**Task prompt:** If a line in the entries below includes "suis", show that line.

################

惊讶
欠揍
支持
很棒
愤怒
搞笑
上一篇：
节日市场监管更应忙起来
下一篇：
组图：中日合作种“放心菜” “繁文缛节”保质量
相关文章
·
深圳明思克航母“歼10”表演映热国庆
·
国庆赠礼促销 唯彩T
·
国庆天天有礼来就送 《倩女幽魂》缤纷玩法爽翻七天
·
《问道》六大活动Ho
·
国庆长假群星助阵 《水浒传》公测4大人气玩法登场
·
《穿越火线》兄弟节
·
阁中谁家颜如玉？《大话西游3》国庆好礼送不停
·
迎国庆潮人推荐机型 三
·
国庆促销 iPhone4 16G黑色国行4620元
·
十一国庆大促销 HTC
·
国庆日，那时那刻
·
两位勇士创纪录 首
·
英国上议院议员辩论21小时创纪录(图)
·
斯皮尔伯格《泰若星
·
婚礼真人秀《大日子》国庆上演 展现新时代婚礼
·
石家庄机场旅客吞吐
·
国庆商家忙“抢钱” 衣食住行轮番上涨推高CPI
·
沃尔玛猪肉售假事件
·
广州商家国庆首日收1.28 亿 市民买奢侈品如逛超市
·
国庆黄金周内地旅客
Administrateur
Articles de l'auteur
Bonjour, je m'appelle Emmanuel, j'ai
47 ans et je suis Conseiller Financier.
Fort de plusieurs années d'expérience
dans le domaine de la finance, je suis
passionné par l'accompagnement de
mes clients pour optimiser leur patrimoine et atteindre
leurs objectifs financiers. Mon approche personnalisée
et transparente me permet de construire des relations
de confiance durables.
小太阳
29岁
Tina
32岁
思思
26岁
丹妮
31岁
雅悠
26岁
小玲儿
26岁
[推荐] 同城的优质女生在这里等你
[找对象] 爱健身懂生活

################

**Response:**
47 ans et je suis Conseiller Financier.
dans le domaine de la finance, je suis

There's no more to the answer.